THE TELEGRAPH

Brisbane, Queensland, Australia

29 June 1934

(page 3)

 

TEA-TIME TALK ON BLACK MAGIC.

 

But it Lacked Demonstration.

 

 

In a darkened room of a fashionable London hotel, reeking with incense, 200 people, mainly women, took part recently in a tea-table talk on black magic, says the London “Daily Herald.”

     

With craned necks they sat listening to stories of Eastern curses, of the “evil eye,” of death in its most horrible forms.

     

Dr. Alexander Cannon, the psychiatrist, who claims to be able to perform the Indian rope trick, quoted a case in which, he said, visions had been cut with knives—and the subject of the visions had died.

     

The audience thrilled.

     

A few minutes afterwards there was a scene.
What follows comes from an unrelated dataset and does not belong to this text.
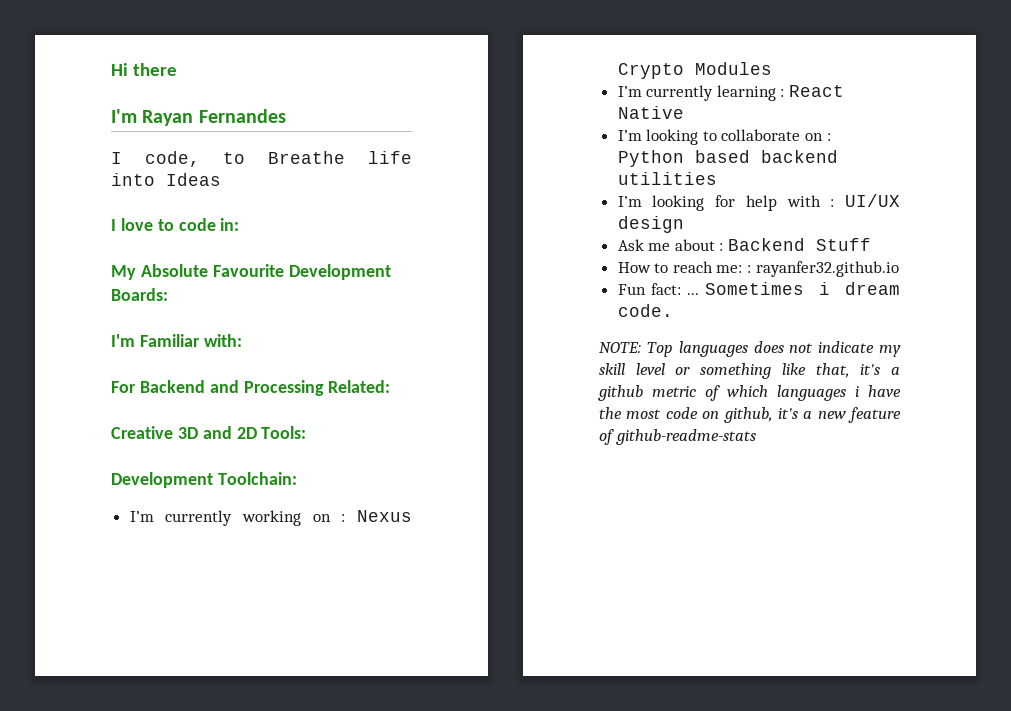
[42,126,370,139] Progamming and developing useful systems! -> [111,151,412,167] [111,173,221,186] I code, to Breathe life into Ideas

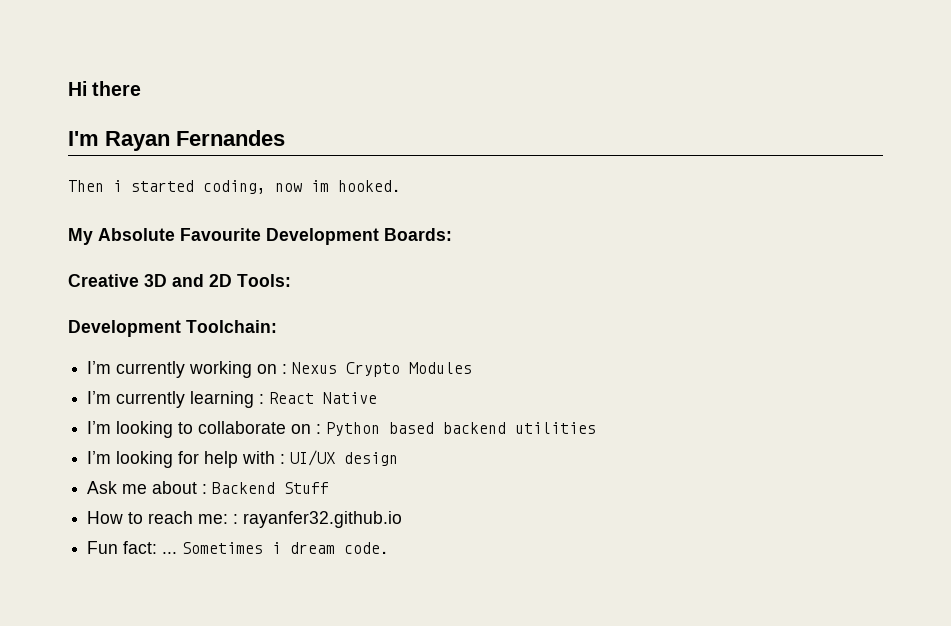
[111,151,412,167] [111,173,221,186] [111,218,240,231] I code, to Breathe life into Ideas // I love to code in: -> [68,180,401,194] Then i started coding, now im hooked.
[111,334,242,347] [111,380,391,396] // I'm Familiar with: // For Backend and Processing Related: -> (452, 234) none
[599,341,901,357] [599,363,900,379] [598,385,901,401] [599,407,901,423] [599,429,756,445] // NOTE: Top languages does not indicate my skill level or something like that, it's a github metric of which languages i have the most code on github, it's a new feature of github-readme-stats -> (390, 548) none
Mr. Aleister Crowley questioned the rank of “Consul-General of Italy,” whose wife had written to Dr. Cannon.

     

“There is no such official,” he said. “Dr. Cannon’s good faith has been abused by some of his informants.”

 

“THE LETTER PRODUCED.”

 

Dr. Cameron thereupon passed round the letter, which bore the signature of an Italian woman, described as “wife of the ex-Consul General of Italy.” The writer claimed to have personal evidence of the influence of the “evil eye.”

     

But the sensation of the evening was Mr. Rollo Ahmed, of Clapham, an exponent of Raja Yoga, who said he could produce black magic in the heart of London.

     

The audience clamoured for demonstrations.

     

But nothing happened. It was explained there was no apparatus—and no motive.